> **Source extract**:
April was a great month for foraging. I’ve been waiting all winter for the first wild veggies of spring, and have been reading through all my field guides, working on the self-given assignment to learn more greens this year.
It seems the more I do this, the more the ancient pattern-recognition capabilities of my brain wake up, and the faster I learn. Plants I’ve never noticed before pop out at me, and further investigation tells me that they’re excellent edibles. I feel like I’m learning a new species every few days, and gathering enough to eat a lot of wild food every day, and to keep some in the freezer for later seasons.
Here’s some of what I’ve been gathering in the last few weeks–both new plants (to me) and old friends:
We started off the year with wintercress, a wild mustard abundant in prairies and forest edges around here. Wintercress (not, mind you, the same as watercress) grows under the snowpack on warmer winter days, and is at its mildest just as the thaw’s progressing. Even then, its initial yummy, dark green flavor is followed by a bitter aftertaste that hangs on for a while; I can only tolerate a couple of raw leaves at a time. Boiled for 5-10 minutes and cooked with bacon, though, it’s pretty excellent–and a few leaves raw in a mixed salad are no problem (here, as in much of the foraging literature, you’ll often find the recommendation to boil something and cook it with bacon; it’s a great way to eat a ton of greens). Now that the weather’s warmed up, the wintercress is quickly bolting. There are still plenty of edible flower heads that haven’t opened up.

[Stored data entries]
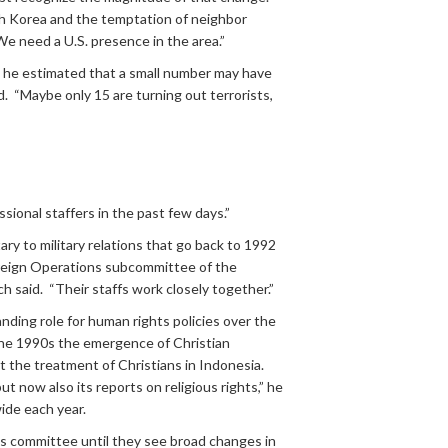
th Korea and the temptation of neighbor
“We need a U.S. presence in the area.”
ms, he estimated that a small number may have
d. “Maybe only 15 are turning out terrorists,
ional staffers in the past few days.”
ry to military relations that go back to 1992
Foreign Operations subcommittee of the
 said. “Their staffs work closely together.”
ding role for human rights policies over the
n the 1990s the emergence of Christian
ut the treatment of Christians in Indonesia.
 now also its reports on religious rights,” he
ide each year.
ns committee until they see broad changes in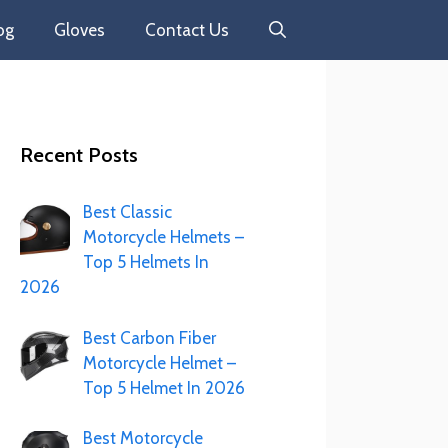
og
Gloves
Contact Us
Recent Posts
Best Classic
Motorcycle Helmets –
Top 5 Helmets In
2026
Best Carbon Fiber
Motorcycle Helmet –
Top 5 Helmet In 2026
Best Motorcycle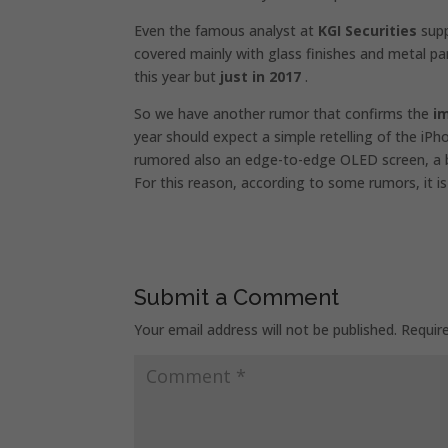
Even the famous analyst at
KGI Securities
supp
covered mainly with glass finishes and metal pa
this year but
just in 2017
.
So we have another rumor that confirms the
i
year should expect a simple retelling of the iPh
rumored also an edge-to-edge OLED screen, a b
For this reason, according to some rumors, it is 
Submit a Comment
Your email address will not be published.
Requir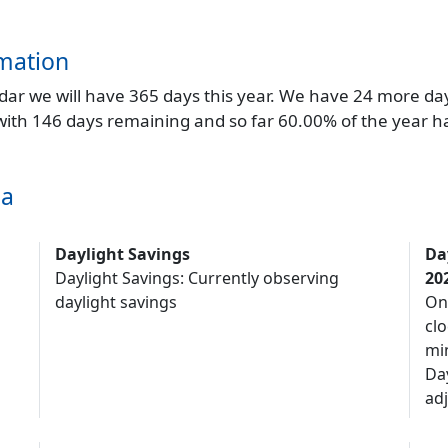
mation
endar we will have 365 days this year. We have 24 more da
 with 146 days remaining and so far 60.00% of the year h
ma
Daylight Savings
Da
Daylight Savings: Currently observing
20
daylight savings
On
clo
mi
Da
adj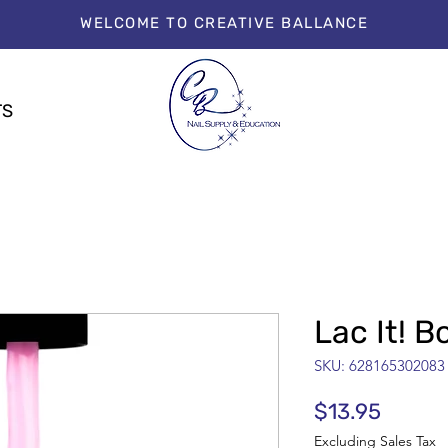
WELCOME TO CREATIVE BALLANCE
TS
Lac It! 
SKU: 628165302083
Price
$13.95
Excluding Sales Tax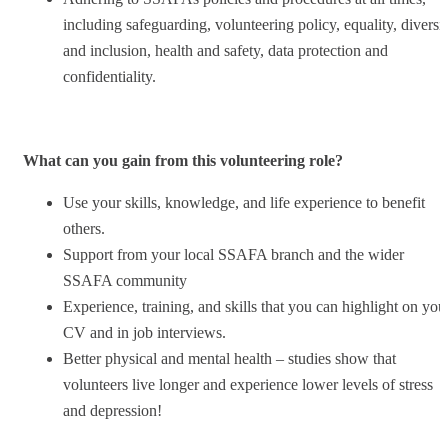
including safeguarding, volunteering policy, equality, diversi
and inclusion, health and safety, data protection and
confidentiality.
What can you gain from this volunteering role?
Use your skills, knowledge, and life experience to benefit
others.
Support from your local SSAFA branch and the wider
SSAFA community
Experience, training, and skills that you can highlight on you
CV and in job interviews.
Better physical and mental health – studies show that
volunteers live longer and experience lower levels of stress
and depression!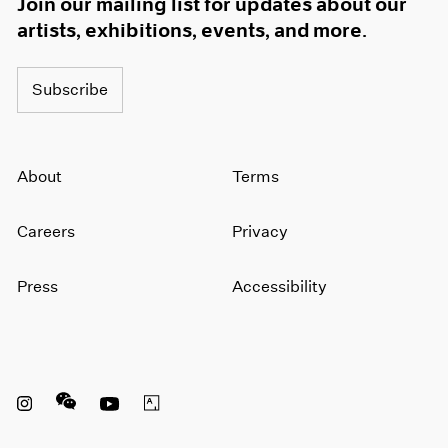
Join our mailing list for updates about our
artists, exhibitions, events, and more.
Subscribe
About
Terms
Careers
Privacy
Press
Accessibility
Instagram opens in a new window
WeChat opens in a new window
Youtube opens in a new window
Artsy opens in a new window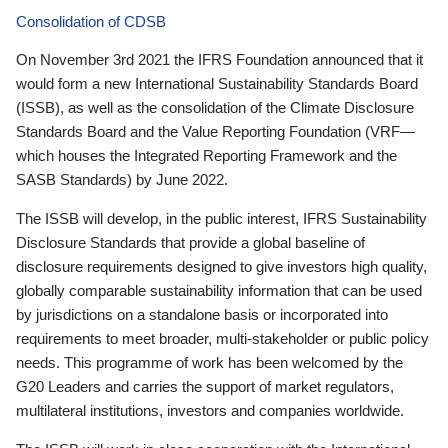
Consolidation of CDSB
On November 3rd 2021 the IFRS Foundation announced that it
would form a new International Sustainability Standards Board
(ISSB), as well as the consolidation of the Climate Disclosure
Standards Board and the Value Reporting Foundation (VRF—
which houses the Integrated Reporting Framework and the
SASB Standards) by June 2022.
The ISSB will develop, in the public interest, IFRS Sustainability
Disclosure Standards that provide a global baseline of
disclosure requirements designed to give investors high quality,
globally comparable sustainability information that can be used
by jurisdictions on a standalone basis or incorporated into
requirements to meet broader, multi-stakeholder or public policy
needs. This programme of work has been welcomed by the
G20 Leaders and carries the support of market regulators,
multilateral institutions, investors and companies worldwide.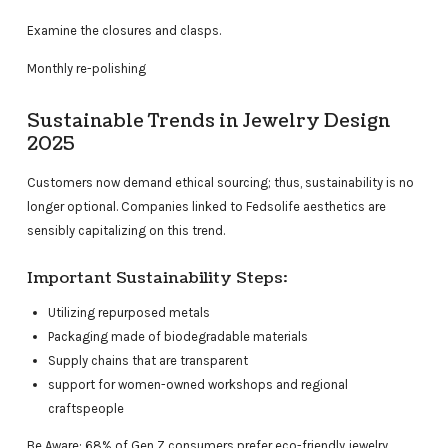
Examine the closures and clasps.
Monthly re-polishing
Sustainable Trends in Jewelry Design
2025
Customers now demand ethical sourcing; thus, sustainability is no
longer optional. Companies linked to Fedsolife aesthetics are
sensibly capitalizing on this trend.
Important Sustainability Steps:
Utilizing repurposed metals
Packaging made of biodegradable materials
Supply chains that are transparent
support for women-owned workshops and regional
craftspeople
Be Aware: 68% of Gen Z consumers prefer eco-friendly jewelry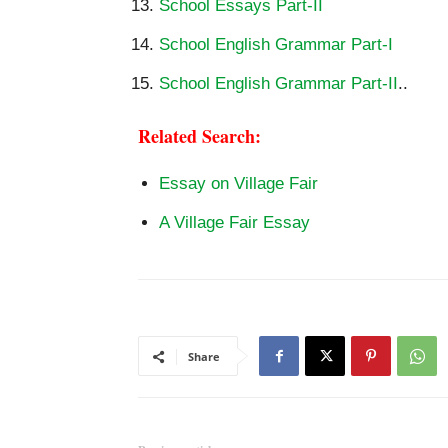
School Essays Part-II
School English Grammar Part-I
School English Grammar Part-II
..
Related Search:
Essay on Village Fair
A Village Fair Essay
Share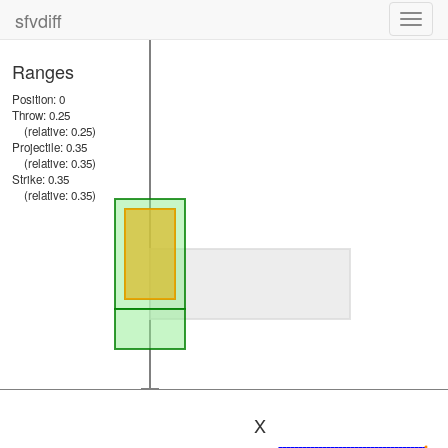
sfvdiff
Toggl
navig
Ranges
Position: 0
Throw: 0.25
(relative: 0.25)
Projectile: 0.35
(relative: 0.35)
Strike: 0.35
(relative: 0.35)
X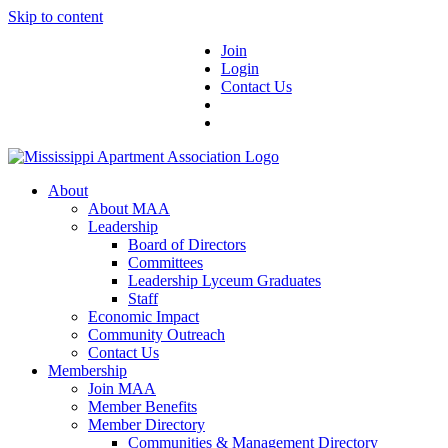
Skip to content
Join
Login
Contact Us
About
About MAA
Leadership
Board of Directors
Committees
Leadership Lyceum Graduates
Staff
Economic Impact
Community Outreach
Contact Us
Membership
Join MAA
Member Benefits
Member Directory
Communities & Management Directory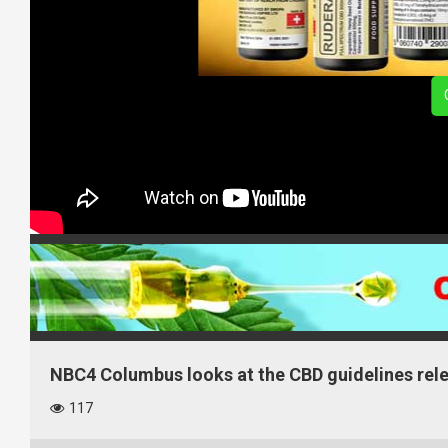
NBC4 Columbus looks at the CBD guidelines relea
117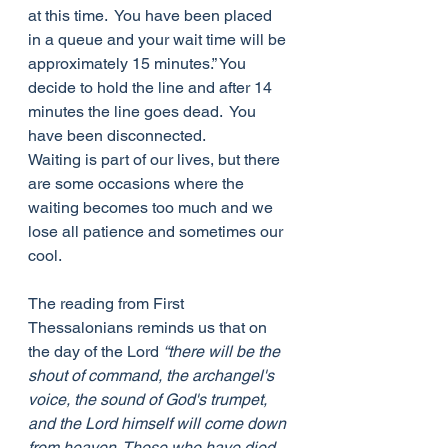
at this time.  You have been placed 
in a queue and your wait time will be 
approximately 15 minutes.” You 
decide to hold the line and after 14 
minutes the line goes dead.  You 
have been disconnected. 
Waiting is part of our lives, but there 
are some occasions where the 
waiting becomes too much and we 
lose all patience and sometimes our 
cool.
The reading from First 
Thessalonians reminds us that on 
the day of the Lord 
“there will be the 
shout of command, the archangel's 
voice, the sound of God's trumpet, 
and the Lord himself will come down 
from heaven. Those who have died 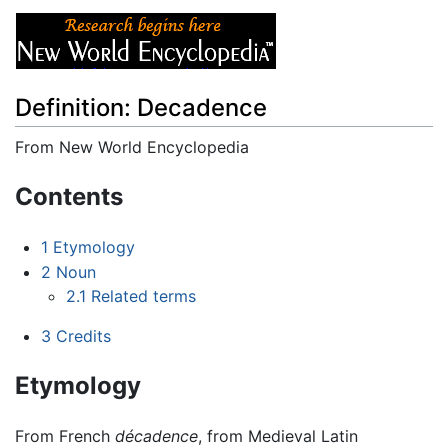
Definition: Decadence
From New World Encyclopedia
Jump to:
navigation
,
search
Contents
1
Etymology
2
Noun
2.1
Related terms
3
Credits
Etymology
From French
décadence
, from Medieval Latin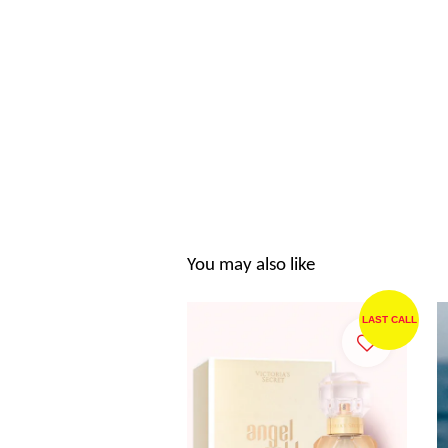
You may also like
LAST CALL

> **Task instructions**:
[1] According to the foraging post, for how long should wintercress be boiled before it is cooked with bacon?
[2] Output the passage of the foraging post between "April was a" and "for later seasons.", inclusive.

> **Expected outputs**:
[1] For 5-10 minutes.

[2]
April was a great month for foraging. I’ve been waiting all winter for the first wild veggies of spring, and have been reading through all my field guides, working on the self-given assignment to learn more greens this year.
It seems the more I do this, the more the ancient pattern-recognition capabilities of my brain wake up, and the faster I learn. Plants I’ve never noticed before pop out at me, and further investigation tells me that they’re excellent edibles. I feel like I’m learning a new species every few days, and gathering enough to eat a lot of wild food every day, and to keep some in the freezer for later seasons.